I’m grinning ear to ear for you!! Hope you’ve had a chance to pass the good news on to her daddy!

Not sure if you keep written logs but you should. We still do as I find a written log, with highs circled in red, lows circled in blue plus daily record of exercise, food eaten is invaluable. Habit becomes second nature after a while. You can see daily trends at a glance. A lot of people use electronic logs on a PDA; endo will need daily logs at first. Document all lows 50 and under in case you wish to ask insurance to pay for cgms. One of the things they look for, as well as hypoglycemic unawareness. Download meter and save records documenting this for same purpose. Insurance asked for written logs when we applied for cgms but that was a couple of years ago; times may have changed. But, unfortunately, it is normal to have lows and high fat food such as McDs give the shot after eating; combo bolus may be necessary on a pump. I always mix low glycemic food with some food that is fast-digesting, such as pizza, lasagne, Chinese with fruit upfront so the insulin does not hit before the food digests. Pump therapy, they want you to test about 8 times a day, so keep good records, count carbs and I’m sure you’ll have the pump sooner. I am so happy for you. And, remember… if this doc is not forthcoming and does not agree to the pump, call Minimed, get a list and take it from there. These endos work for you and should support you in your decision as to how best to care for your child. Endo needs to train you but once trained, you will know best, as you are the one observing your own child and the day to day patterns. You should always be able to go to them for any problems you are having, though. Good luck and congratulations!

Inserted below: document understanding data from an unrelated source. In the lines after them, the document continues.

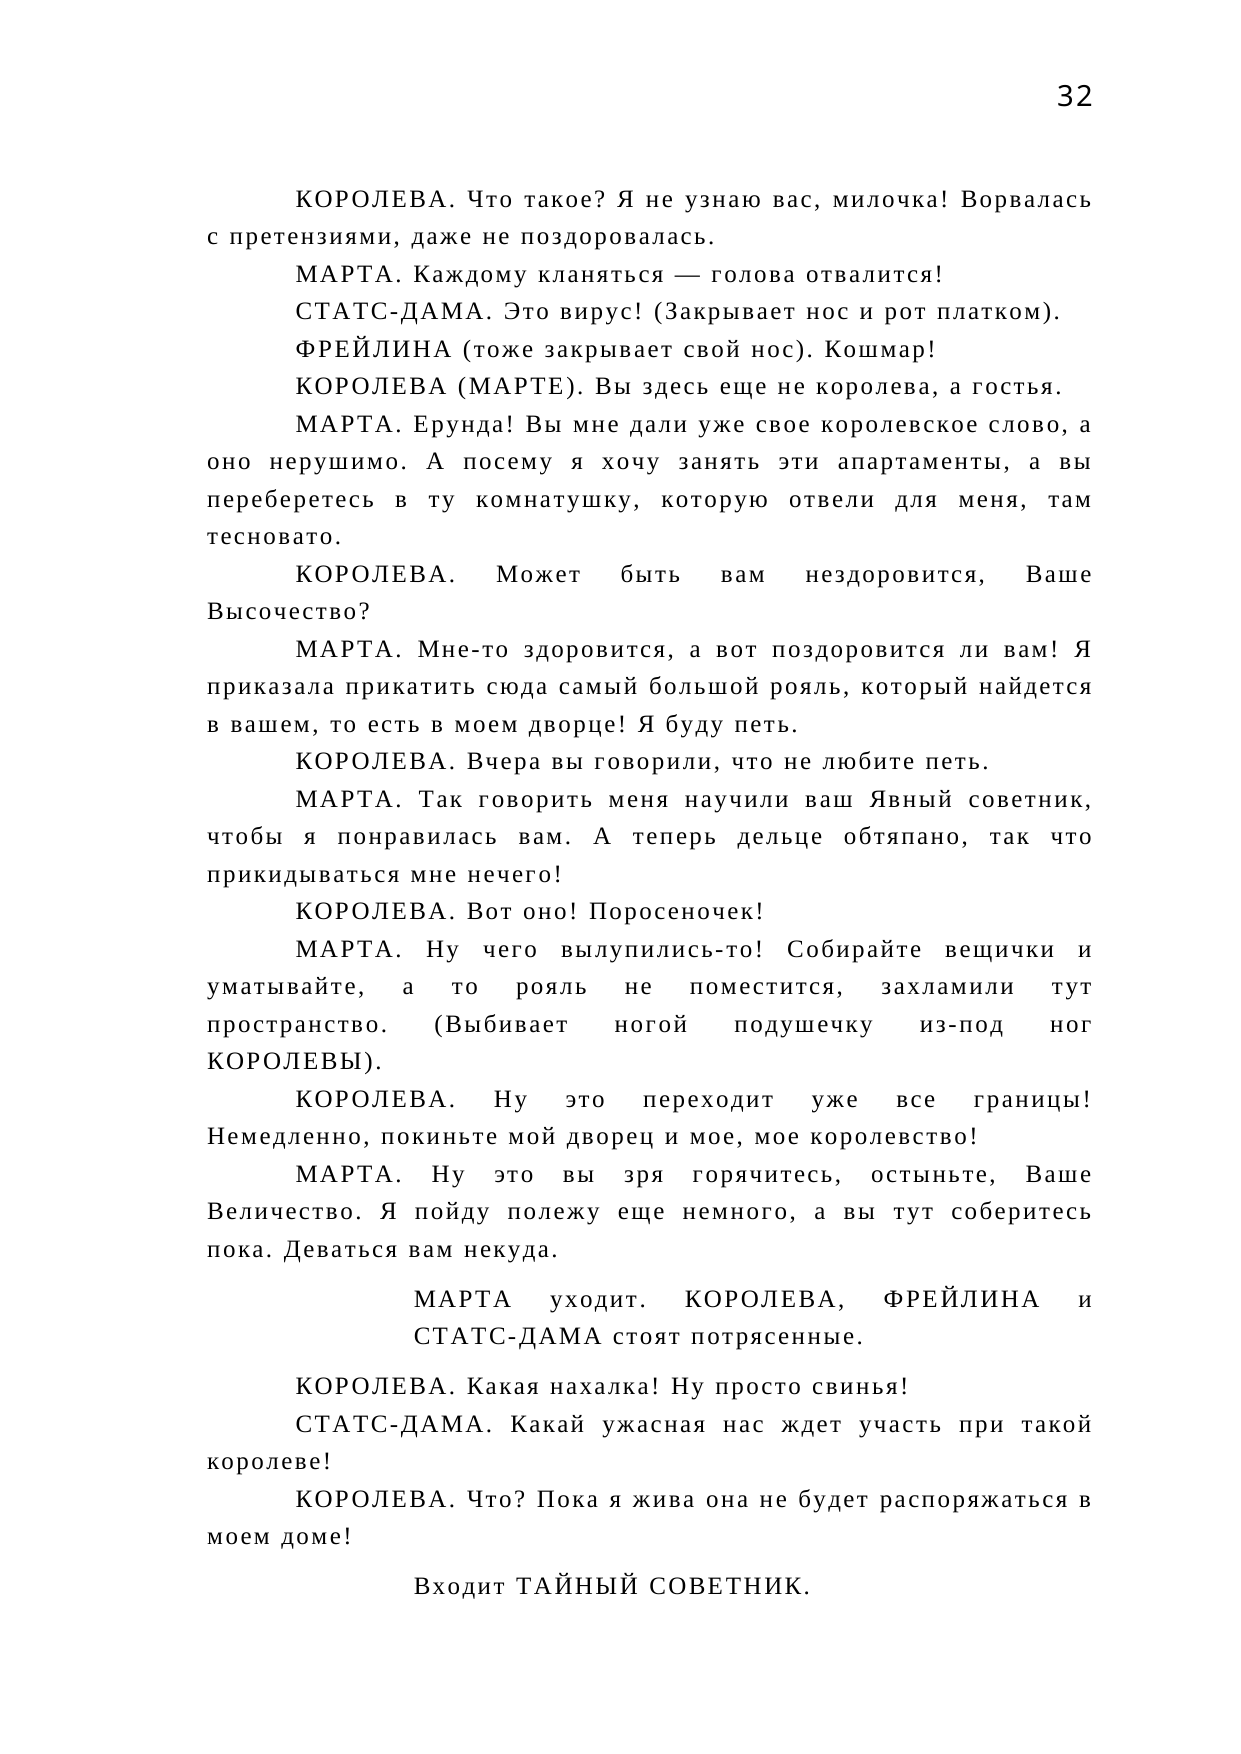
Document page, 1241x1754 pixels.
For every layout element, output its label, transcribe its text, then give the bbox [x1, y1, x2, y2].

text КОРОЛЕВА. Какая нахалка! Ну просто свинья! [207, 1365, 1092, 1402]
text МАРТА. Ну это вы зря горячитесь, остыньте, Ваше Величество. Я пойду полежу еще немного, а вы тут соберитесь пока. Деваться вам некуда. [207, 1152, 1092, 1265]
text СТАТС-ДАМА. Какай ужасная нас ждет участь при такой королеве! [207, 1402, 1092, 1477]
text ФРЕЙЛИНА (тоже закрывает свой нос). Кошмар! [207, 327, 1092, 365]
text КОРОЛЕВА. Вот оно! Поросеночек! [207, 890, 1092, 927]
text КОРОЛЕВА. Что? Пока я жива она не будет распоряжаться в моем доме! [207, 1477, 1092, 1552]
text МАРТА. Мне-то здоровится, а вот поздоровится ли вам! Я приказала прикатить сюда самый большой рояль, который найдется в вашем, то есть в моем дворце! Я буду петь. [207, 627, 1092, 740]
text КОРОЛЕВА. Может быть вам нездоровится, Ваше Высочество? [207, 552, 1092, 627]
text КОРОЛЕВА (МАРТЕ). Вы здесь еще не королева, а гостья. [207, 365, 1092, 402]
text СТАТС-ДАМА. Это вирус! (Закрывает нос и рот платком). [207, 290, 1092, 327]
text МАРТА. Ну чего вылупились-то! Собирайте вещички и уматывайте, а то рояль не поместится, захламили тут пространство. (Выбивает ногой подушечку из-под ног КОРОЛЕВЫ). [207, 927, 1092, 1077]
text МАРТА. Каждому кланяться — голова отвалится! [207, 252, 1092, 290]
text КОРОЛЕВА. Ну это переходит уже все границы! Немедленно, покиньте мой дворец и мое, мое королевство! [207, 1077, 1092, 1152]
text МАРТА уходит. КОРОЛЕВА, ФРЕЙЛИНА и СТАТС-ДАМА стоят потрясенные. [413, 1277, 1092, 1352]
text МАРТА. Ерунда! Вы мне дали уже свое королевское слово, а оно нерушимо. А посему я хочу занять эти апартаменты, а вы переберетесь в ту комнатушку, которую отвели для меня, там тесновато. [207, 402, 1092, 552]
text КОРОЛЕВА. Что такое? Я не узнаю вас, милочка! Ворвалась с претензиями, даже не поздоровалась. [207, 177, 1092, 252]
text Входит ТАЙНЫЙ СОВЕТНИК. [413, 1565, 1092, 1602]
text МАРТА. Так говорить меня научили ваш Явный советник, чтобы я понравилась вам. А теперь дельце обтяпано, так что прикидываться мне нечего! [207, 777, 1092, 890]
text КОРОЛЕВА. Вчера вы говорили, что не любите петь. [207, 740, 1092, 777]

well in a few hours i have our new doctors appointment, we got lucky and got an appointment 5 days after we called, which was just sheer luck. they even asked if we wanted to start pumping and if we researched a pump cause it would make our appointment much smoother when we come in tomorrow. so wish us luck.

Definitely wish you luck!!! I hope your next update is about when her pump arrives (which reminds me, I need to order up some sites…)

Suggest that you scour this site and read up on the variety of problems & solutions related to different pumps. Bubbles in the line, cannulas that crimp or kink, cannulas that pull out in the bath. You’ll experience them all and wonder if it was worth it in the first month or so. It is! but the more you know ahead of time, the better. If you haven’t already, get Pumping Insulin and read it cover to cover.

Appointment went so smooth! Her new regiment is just amazing, two days in and I am seeing such an improvement!

I am so happy for you! So relieved you found an endo who would listen to you and your daughter. After all, it’s her body and she should get to decide which insulin delivery device to use. All the pumps are great so after an adjustment period, it will be smooth sailing…

right now we are waiting for her next appointment to meet with the team who handles the pump, I am very excited, because the numbers are settling down after the hospital stay she had to have. they figured out what has been wrong this would time! I am stoked for my daughter. my friend and i shared a mutual giggle the other day when she checked in with me on who and where my daughter was receiving care. her so and my daughter share the same doctor and same clinic now, so i now know what to expect and i am glad that i have a fantastic doctor and a close clinic and all seems to be well.

any more news? It’s been a few months since this last post, I was wondering how it’s going.